Das Geheimnis der Kartoffel
Seit einiger Zeit beschäftigen wir Kinder der dritten Klassen uns mit dem Thema „Kartoffel“. Dabei erfuhren wir nicht nur, dass die Kartoffel ursprünglich aus Peru stammt und früher bei den Königen als Zierpflanze im Schlossgarten wuchs, sondern auch wie die Kartoffel wächst, wie die einzelnen Teile der Kartoffelpflanze heißen, warum die Kartoffel dunkel gelagert werden muss und welche Gerichte man aus Kartoffeln zubereiten kann.

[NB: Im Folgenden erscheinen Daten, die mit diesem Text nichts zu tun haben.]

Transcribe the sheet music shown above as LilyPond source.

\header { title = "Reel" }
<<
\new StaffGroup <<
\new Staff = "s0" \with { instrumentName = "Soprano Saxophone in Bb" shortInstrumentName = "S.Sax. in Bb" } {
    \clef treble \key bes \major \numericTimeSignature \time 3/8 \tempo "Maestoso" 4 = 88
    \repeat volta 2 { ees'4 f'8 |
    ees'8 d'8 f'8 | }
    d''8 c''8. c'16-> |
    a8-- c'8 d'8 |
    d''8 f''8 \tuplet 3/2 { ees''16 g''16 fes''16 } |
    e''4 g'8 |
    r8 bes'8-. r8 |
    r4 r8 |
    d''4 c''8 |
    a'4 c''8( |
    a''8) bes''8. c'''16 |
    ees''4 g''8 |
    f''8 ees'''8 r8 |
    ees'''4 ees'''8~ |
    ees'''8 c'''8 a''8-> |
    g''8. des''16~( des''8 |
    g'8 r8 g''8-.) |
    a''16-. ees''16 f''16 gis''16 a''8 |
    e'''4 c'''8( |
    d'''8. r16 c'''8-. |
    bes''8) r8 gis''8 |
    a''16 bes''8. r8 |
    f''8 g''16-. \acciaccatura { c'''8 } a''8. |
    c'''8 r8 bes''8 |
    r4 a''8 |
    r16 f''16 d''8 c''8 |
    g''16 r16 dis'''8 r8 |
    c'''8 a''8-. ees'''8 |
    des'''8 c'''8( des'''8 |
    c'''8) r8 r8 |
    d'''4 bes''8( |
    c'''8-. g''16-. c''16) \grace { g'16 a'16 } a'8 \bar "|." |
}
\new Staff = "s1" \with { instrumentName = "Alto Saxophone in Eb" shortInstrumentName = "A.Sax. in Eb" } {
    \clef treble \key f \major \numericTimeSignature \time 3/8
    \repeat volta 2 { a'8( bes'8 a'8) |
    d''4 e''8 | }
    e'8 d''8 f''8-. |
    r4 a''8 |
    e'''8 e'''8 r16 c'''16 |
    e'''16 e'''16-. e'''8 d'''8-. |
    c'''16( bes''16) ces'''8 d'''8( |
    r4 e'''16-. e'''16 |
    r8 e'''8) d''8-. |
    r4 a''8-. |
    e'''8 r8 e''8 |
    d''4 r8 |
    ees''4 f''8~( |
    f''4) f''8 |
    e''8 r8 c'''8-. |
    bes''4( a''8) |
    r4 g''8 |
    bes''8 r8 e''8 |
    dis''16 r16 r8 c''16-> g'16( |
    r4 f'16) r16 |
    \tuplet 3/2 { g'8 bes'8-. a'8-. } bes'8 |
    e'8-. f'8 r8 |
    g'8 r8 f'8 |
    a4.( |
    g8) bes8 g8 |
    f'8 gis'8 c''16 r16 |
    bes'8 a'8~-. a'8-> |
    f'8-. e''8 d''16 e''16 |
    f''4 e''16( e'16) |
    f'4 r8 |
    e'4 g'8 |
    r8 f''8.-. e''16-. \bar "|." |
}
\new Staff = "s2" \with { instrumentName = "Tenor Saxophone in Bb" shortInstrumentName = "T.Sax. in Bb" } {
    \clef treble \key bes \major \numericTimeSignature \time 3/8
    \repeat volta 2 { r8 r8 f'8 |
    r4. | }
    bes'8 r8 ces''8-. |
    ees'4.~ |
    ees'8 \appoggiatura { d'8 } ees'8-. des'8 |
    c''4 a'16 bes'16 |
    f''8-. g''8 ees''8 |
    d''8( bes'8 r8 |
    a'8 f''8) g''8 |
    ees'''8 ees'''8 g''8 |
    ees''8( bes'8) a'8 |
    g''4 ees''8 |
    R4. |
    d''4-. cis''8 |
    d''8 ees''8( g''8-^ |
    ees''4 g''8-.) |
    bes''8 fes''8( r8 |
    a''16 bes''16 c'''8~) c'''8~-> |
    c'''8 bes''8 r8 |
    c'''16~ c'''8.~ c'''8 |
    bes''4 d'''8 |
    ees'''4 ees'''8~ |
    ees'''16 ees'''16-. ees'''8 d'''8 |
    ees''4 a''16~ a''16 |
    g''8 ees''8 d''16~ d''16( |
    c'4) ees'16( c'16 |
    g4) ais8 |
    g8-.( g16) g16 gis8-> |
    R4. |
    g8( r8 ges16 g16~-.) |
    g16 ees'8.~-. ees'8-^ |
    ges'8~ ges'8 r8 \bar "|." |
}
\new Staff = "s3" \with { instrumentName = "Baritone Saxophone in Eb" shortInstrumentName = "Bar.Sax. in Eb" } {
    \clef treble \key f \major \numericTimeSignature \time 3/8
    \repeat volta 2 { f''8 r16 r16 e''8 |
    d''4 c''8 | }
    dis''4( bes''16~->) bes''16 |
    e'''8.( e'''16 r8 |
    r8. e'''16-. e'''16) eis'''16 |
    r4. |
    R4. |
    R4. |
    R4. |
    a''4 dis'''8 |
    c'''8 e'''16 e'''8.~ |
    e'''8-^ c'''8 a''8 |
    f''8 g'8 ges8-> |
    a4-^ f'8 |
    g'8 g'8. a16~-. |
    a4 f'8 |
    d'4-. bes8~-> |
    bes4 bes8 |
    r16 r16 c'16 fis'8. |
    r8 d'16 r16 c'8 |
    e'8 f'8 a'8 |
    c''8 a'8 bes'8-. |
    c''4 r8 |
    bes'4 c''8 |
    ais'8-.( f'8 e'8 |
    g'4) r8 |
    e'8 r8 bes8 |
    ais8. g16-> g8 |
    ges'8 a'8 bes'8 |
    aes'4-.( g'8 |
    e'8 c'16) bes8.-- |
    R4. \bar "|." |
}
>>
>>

Besonders interessant fanden wir die Geschichte vom „Alten Fritz“ (König Friedrich II.), der durch einen Trick die Menschen dazu brachte, Kartoffeln als Nahrungsmittel anzubauen. Dabei befahl er seinen Soldaten, einen Kartoffelacker streng zu bewachen. Die Menschen dachten, was so streng bewacht wird, muss sehr wertvoll sein. Eines Nachts stahlen die Menschen die Kartoffeln. Die Soldaten taten so als ob sie nichts bemerkten.
Ganz besonders interessant waren aber die Experimente, die wir in Gruppen oder Partnerarbeit durchführten. Dabei untersuchten wir, woraus so eine Kartoffel überhaupt besteht. Wir stellten fest, dass in einer Kartoffel sehr viel Stärke steckt. Dieses weiße Pulver haben wir bei einem Experiment entdeckt und mit Jod nachgewiesen. Außerdem haben wir die gewonnene Stärke mit Wasser aufgekocht und so eigenen Klebstoff hergestellt. Damit konnten wir dann gleich ein Arbeitsblatt ins Heft kleben. Auch andere Lebensmittel enthalten Stärke, die wir in Experimenten nachgewiesen haben.
Nun freuen wir uns aufs Frühjahr, wenn wir unsere eigenen Kartoffeln stecken und dann hoffentlich auch ernten und genießen dürfen.